Now watch the second commercial:

Am I actually hearing the words Natural and Nutritious? If you loved me you would give me two bites? Look very very closely at the end -- at the fine print -- Paid for by the Corn Refiners Association. Based in Washington, D.C., the Corn Refiners Association is the national trade association representing the corn refining (wet milling) industry of the United States.

Of course they would want to protect the image of their dearly beloved golden child. It makes sense for them economically, and on the surface it sounds good. It's a wholesome American home-grown crop. Lately its been getting a bad wrap. So they had to fight back and protect their baby.
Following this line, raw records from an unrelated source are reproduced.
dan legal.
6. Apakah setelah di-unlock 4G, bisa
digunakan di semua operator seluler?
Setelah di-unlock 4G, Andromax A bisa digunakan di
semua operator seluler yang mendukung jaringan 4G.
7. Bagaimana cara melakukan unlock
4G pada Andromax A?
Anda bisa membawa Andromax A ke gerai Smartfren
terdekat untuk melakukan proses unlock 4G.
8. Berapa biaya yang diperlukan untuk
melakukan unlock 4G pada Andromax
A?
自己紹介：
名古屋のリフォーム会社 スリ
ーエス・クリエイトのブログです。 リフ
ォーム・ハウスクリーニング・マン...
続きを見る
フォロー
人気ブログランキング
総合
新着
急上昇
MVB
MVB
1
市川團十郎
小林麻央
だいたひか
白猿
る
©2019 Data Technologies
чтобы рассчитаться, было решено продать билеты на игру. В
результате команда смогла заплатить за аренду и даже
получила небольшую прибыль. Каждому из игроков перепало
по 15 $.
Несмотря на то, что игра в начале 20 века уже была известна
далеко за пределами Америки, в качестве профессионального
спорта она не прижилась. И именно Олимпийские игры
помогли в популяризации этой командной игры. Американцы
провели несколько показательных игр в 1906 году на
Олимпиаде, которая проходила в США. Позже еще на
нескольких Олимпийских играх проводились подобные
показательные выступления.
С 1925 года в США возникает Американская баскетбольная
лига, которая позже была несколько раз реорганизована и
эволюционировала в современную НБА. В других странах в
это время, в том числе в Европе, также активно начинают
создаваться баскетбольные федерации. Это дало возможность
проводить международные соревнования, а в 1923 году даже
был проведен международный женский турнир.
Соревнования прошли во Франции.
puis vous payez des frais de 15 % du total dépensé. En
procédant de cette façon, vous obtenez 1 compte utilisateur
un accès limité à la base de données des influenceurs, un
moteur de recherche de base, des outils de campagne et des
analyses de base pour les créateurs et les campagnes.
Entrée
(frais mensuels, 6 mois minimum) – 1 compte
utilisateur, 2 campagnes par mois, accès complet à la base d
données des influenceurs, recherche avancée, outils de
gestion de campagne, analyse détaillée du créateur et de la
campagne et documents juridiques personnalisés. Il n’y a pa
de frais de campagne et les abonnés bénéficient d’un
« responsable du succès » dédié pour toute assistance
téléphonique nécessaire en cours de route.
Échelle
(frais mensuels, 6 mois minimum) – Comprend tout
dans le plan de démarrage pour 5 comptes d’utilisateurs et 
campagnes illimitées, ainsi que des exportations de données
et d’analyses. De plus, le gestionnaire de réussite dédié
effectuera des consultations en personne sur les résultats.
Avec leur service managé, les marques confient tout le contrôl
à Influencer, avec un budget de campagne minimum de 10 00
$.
There is nothing more wholesome and truly American as corn. Corn. Sweet Corn. Would we have survived settling in America if not for our saving grace- Zea Maize? Will we survive as a nation if we remain addicted as citizens, to an industry that is slowly poisoning us, depleting our soil, polluting our rivers, toying with genetic mutation, and scarfing our tax dollars?

Unsustainable is the catch phrase we throw around to everything not 'eco'. But it actually means something. It means that the current open loop system is not economically, ecologically or socially sustainable into the future. This crop that we have become overly dependent on, and the practices we have developed to cultivate it, will not sustain us.

These artificially simplified carbohydrates, which are absorbed rapidly into the bloodstream, provide quick energy. When we are starving, we are genetically programmed to eat lots of concentrated high-calorie foods when they are available. Unfortunately we are over-stuffed on calories and starved for nutrition.

What are we starving for? We are addicted to corn like we are addicted to sugar like we are addicted to oil. It's the cheap oil that enables the production of the cheap corn in the first place.

We are addicted to the cheap highs that enable us to get quick cheap energy. Be it corn-based ethanol or high fructose corn syrup, we don't need it in our motors or in our bodies or competing in the marketplace of food and fuel with a highly subsidized head start. We need a national rehab to get us off this destructive cycle.

Moderation? Fine yes, I am with you. I use "in moderation" as my excuse for all my vices, so I can grant them that one, but it's in everything! Most people don't even know that they are eating it! In the mass quantities in which we consume it, not only is it bad for our bodies, our children, but also for the soil and waterways and, ultimately, the interdependent life support systems that sustain us.